DOCUMENT PASSAGE:
The real Nazi hunters: how the infamous escaped – and those who brought them to justice
After WW2, many high-profile Nazis succeeded in fleeing Europe and escaping justice for their crimes. But where did they go, and who helped them? And how were they finally held accountable? Historian Bill Niven explains more about the Nazis who eluded capture, and how they continue to haunt our culture today
In 1950, the man now known as the ‘architect of the Holocaust’, Nazi SS officer Adolf Eichmann, fled Europe for Argentina. He was later hunted down in 1960 and brought to Israel. Eichmann’s abduction by Mossad, Israel's intelligence agency, was legally questionable (because it arguably violated Argentinian sovereignty). But his resulting trial on the charge of organising the mass deportation of Jews to their deaths in concentration and extermination camps – along with the 1963–65 Frankfurt Auschwitz trials, and the showing of Marvin Chomsky’s 1978 television miniseries Holocaust – is seen as a founding moment of Holocaust memory. Amazon’s recent TV series Hunters (2020) implies, however, that we should not just be remembering the capture of Nazis, but the fact that they escaped in the first place. How did this happen?
How did many Nazis escape – and who helped them?
Rumour has long had it that the nefarious ODESSA, codename for a supposed ‘Organisation of Former SS Members’, sluiced Nazis out of Europe to South America – particularly Argentina, where Argentine president Juan Perón had a soft spot for Nazis. While there is no convincing evidence that such an organisation existed, there were probably smaller, largely independent Nazi groups operating to secure escape. One of these, reputedly, was ‘The Spider’, involving SS-Obersturmbannführer [assault unit leader] Otto Skorzeny, famous for rescuing Italian dictator Benito Mussolini from imprisonment in the Gran Sasso region of southern Italy in 1943.

TASK DESCRIPTION: Please set down, word for word, the stretch of the Nazi-escape article above that begins at the words "Rumour has long" and stops after "Italy in 1943.".

RECORDED INFORMATION:
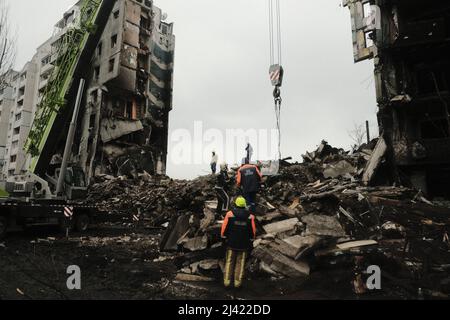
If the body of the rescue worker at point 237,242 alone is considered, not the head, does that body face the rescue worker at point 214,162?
yes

ANSWER BOX:
Rumour has long had it that the nefarious ODESSA, codename for a supposed ‘Organisation of Former SS Members’, sluiced Nazis out of Europe to South America – particularly Argentina, where Argentine president Juan Perón had a soft spot for Nazis. While there is no convincing evidence that such an organisation existed, there were probably smaller, largely independent Nazi groups operating to secure escape. One of these, reputedly, was ‘The Spider’, involving SS-Obersturmbannführer [assault unit leader] Otto Skorzeny, famous for rescuing Italian dictator Benito Mussolini from imprisonment in the Gran Sasso region of southern Italy in 1943.